Put the lines below into a Markdown table with the columns "No." and "Line", one numbered row per line and no rows for blank lines. Leave the pictures out of the table.

____________________

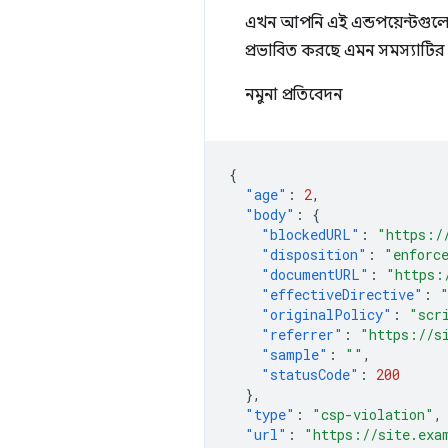
এখন আপনি এই এন্ডপয়েন্টগুলো
প্রভাবিত করছে এমন সমস্যাটির 
নমুনা প্রতিবেদন
{
"age"
:
2
,
"body"
:
{
"blockedURL"
:
"https:/
"disposition"
:
"enforc
"documentURL"
:
"https:
"effectiveDirective"
:
"originalPolicy"
:
"scr
"referrer"
:
"https://s
"sample"
:
""
,
"statusCode"
:
200
},
"type"
:
"csp-violation"
,
"url"
:
"https://site.exa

____________________

● **RESPONSE AREA**
| No. | Line |
|---|---|
| 1 | এখন আপনি এই এন্ডপয়েন্টগুলো |
| 2 | প্রভাবিত করছে এমন সমস্যাটির  |
| 3 | নমুনা প্রতিবেদন |
| 4 | { |
| 5 | "age" |
| 6 | : |
| 7 | 2 |
| 8 | , |
| 9 | "body" |
| 10 | : |
| 11 | { |
| 12 | "blockedURL" |
| 13 | : |
| 14 | "https:/ |
| 15 | "disposition" |
| 16 | : |
| 17 | "enforc |
| 18 | "documentURL" |
| 19 | : |
| 20 | "https: |
| 21 | "effectiveDirective" |
| 22 | : |
| 23 | "originalPolicy" |
| 24 | : |
| 25 | "scr |
| 26 | "referrer" |
| 27 | : |
| 28 | "https://s |
| 29 | "sample" |
| 30 | : |
| 31 | "" |
| 32 | , |
| 33 | "statusCode" |
| 34 | : |
| 35 | 200 |
| 36 | }, |
| 37 | "type" |
| 38 | : |
| 39 | "csp-violation" |
| 40 | , |
| 41 | "url" |
| 42 | : |
| 43 | "https://site.exa |